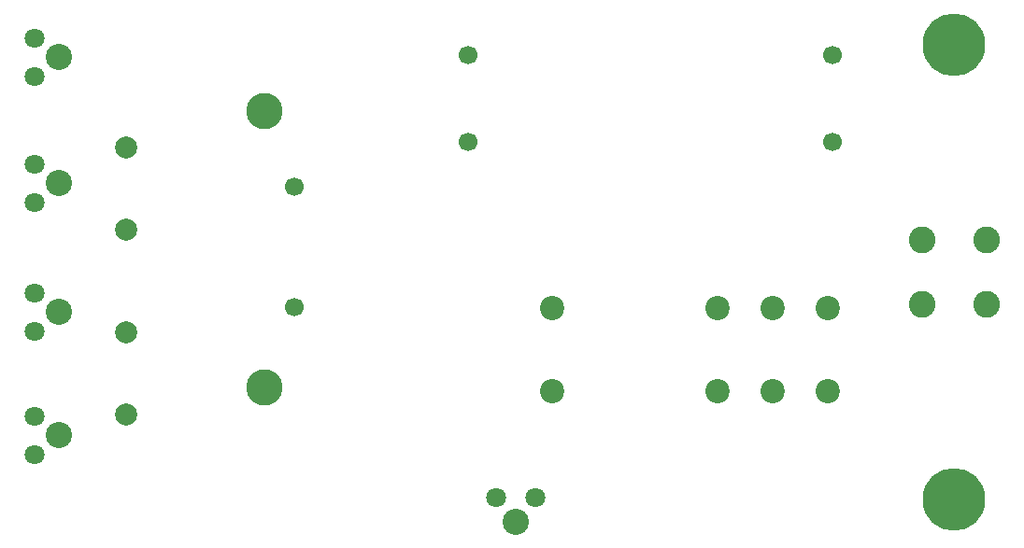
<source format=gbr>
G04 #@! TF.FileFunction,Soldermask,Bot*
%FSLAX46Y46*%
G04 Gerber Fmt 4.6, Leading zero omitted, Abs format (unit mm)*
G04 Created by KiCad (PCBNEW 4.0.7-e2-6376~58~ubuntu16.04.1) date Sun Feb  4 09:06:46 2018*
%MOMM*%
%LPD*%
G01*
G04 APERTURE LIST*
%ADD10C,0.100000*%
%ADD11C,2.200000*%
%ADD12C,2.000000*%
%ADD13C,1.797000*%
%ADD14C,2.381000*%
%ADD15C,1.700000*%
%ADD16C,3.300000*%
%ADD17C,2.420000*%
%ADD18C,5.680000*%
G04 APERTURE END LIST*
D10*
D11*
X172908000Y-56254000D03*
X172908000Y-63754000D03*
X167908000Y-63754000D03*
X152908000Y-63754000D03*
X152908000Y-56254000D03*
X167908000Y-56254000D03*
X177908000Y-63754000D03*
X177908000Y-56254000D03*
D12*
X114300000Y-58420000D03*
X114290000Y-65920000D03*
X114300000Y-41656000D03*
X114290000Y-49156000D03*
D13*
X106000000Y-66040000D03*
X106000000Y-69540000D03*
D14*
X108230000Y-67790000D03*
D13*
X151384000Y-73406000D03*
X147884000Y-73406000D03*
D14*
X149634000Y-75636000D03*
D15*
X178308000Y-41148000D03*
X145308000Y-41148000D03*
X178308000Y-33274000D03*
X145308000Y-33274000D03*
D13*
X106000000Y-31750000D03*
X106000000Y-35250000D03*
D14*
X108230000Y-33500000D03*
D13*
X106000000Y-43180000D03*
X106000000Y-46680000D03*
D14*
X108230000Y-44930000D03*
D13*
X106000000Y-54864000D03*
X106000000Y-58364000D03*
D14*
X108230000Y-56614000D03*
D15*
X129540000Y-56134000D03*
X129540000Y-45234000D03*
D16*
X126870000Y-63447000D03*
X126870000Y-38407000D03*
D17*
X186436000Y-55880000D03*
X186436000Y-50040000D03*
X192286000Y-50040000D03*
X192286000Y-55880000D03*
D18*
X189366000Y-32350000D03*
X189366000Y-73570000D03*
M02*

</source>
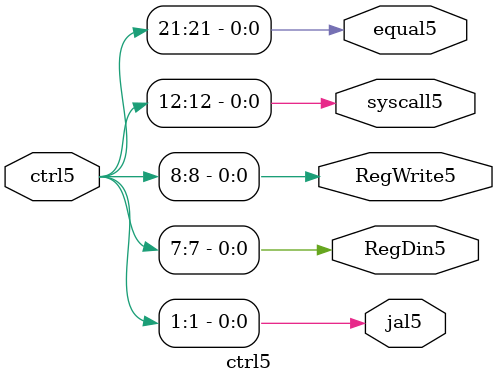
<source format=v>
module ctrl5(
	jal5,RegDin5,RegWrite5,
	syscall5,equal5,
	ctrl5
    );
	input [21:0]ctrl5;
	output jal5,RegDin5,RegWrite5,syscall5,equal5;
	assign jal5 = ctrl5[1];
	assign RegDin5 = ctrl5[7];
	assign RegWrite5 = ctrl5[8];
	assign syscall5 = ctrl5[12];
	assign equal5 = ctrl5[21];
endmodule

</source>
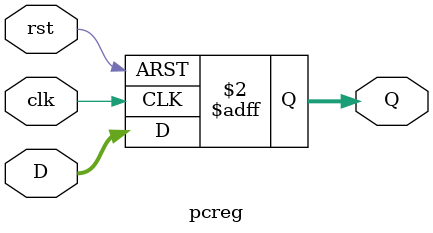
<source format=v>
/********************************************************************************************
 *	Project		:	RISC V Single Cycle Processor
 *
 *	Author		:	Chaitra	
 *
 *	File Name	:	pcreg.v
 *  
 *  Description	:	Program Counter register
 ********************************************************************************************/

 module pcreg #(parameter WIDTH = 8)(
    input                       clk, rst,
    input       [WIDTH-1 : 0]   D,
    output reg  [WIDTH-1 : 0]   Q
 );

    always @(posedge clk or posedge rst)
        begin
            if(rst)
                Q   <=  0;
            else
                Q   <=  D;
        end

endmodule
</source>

#####

What you should do:
What you return should be the whole listing, word for word, without its pictures.

Output of the task:
<source format=gbr>
G04 #@! TF.FileFunction,Soldermask,Bot*
%FSLAX46Y46*%
G04 Gerber Fmt 4.6, Leading zero omitted, Abs format (unit mm)*
G04 Created by KiCad (PCBNEW 4.0.7-e2-6376~58~ubuntu16.04.1) date Sun Feb  4 09:06:46 2018*
%MOMM*%
%LPD*%
G01*
G04 APERTURE LIST*
%ADD10C,0.100000*%
%ADD11C,2.200000*%
%ADD12C,2.000000*%
%ADD13C,1.797000*%
%ADD14C,2.381000*%
%ADD15C,1.700000*%
%ADD16C,3.300000*%
%ADD17C,2.420000*%
%ADD18C,5.680000*%
G04 APERTURE END LIST*
D10*
D11*
X172908000Y-56254000D03*
X172908000Y-63754000D03*
X167908000Y-63754000D03*
X152908000Y-63754000D03*
X152908000Y-56254000D03*
X167908000Y-56254000D03*
X177908000Y-63754000D03*
X177908000Y-56254000D03*
D12*
X114300000Y-58420000D03*
X114290000Y-65920000D03*
X114300000Y-41656000D03*
X114290000Y-49156000D03*
D13*
X106000000Y-66040000D03*
X106000000Y-69540000D03*
D14*
X108230000Y-67790000D03*
D13*
X151384000Y-73406000D03*
X147884000Y-73406000D03*
D14*
X149634000Y-75636000D03*
D15*
X178308000Y-41148000D03*
X145308000Y-41148000D03*
X178308000Y-33274000D03*
X145308000Y-33274000D03*
D13*
X106000000Y-31750000D03*
X106000000Y-35250000D03*
D14*
X108230000Y-33500000D03*
D13*
X106000000Y-43180000D03*
X106000000Y-46680000D03*
D14*
X108230000Y-44930000D03*
D13*
X106000000Y-54864000D03*
X106000000Y-58364000D03*
D14*
X108230000Y-56614000D03*
D15*
X129540000Y-56134000D03*
X129540000Y-45234000D03*
D16*
X126870000Y-63447000D03*
X126870000Y-38407000D03*
D17*
X186436000Y-55880000D03*
X186436000Y-50040000D03*
X192286000Y-50040000D03*
X192286000Y-55880000D03*
D18*
X189366000Y-32350000D03*
X189366000Y-73570000D03*
M02*

</source>
<source format=v>
module ctrl5(
	jal5,RegDin5,RegWrite5,
	syscall5,equal5,
	ctrl5
    );
	input [21:0]ctrl5;
	output jal5,RegDin5,RegWrite5,syscall5,equal5;
	assign jal5 = ctrl5[1];
	assign RegDin5 = ctrl5[7];
	assign RegWrite5 = ctrl5[8];
	assign syscall5 = ctrl5[12];
	assign equal5 = ctrl5[21];
endmodule

</source>
<source format=v>
/********************************************************************************************
 *	Project		:	RISC V Single Cycle Processor
 *
 *	Author		:	Chaitra	
 *
 *	File Name	:	pcreg.v
 *  
 *  Description	:	Program Counter register
 ********************************************************************************************/

 module pcreg #(parameter WIDTH = 8)(
    input                       clk, rst,
    input       [WIDTH-1 : 0]   D,
    output reg  [WIDTH-1 : 0]   Q
 );

    always @(posedge clk or posedge rst)
        begin
            if(rst)
                Q   <=  0;
            else
                Q   <=  D;
        end

endmodule
</source>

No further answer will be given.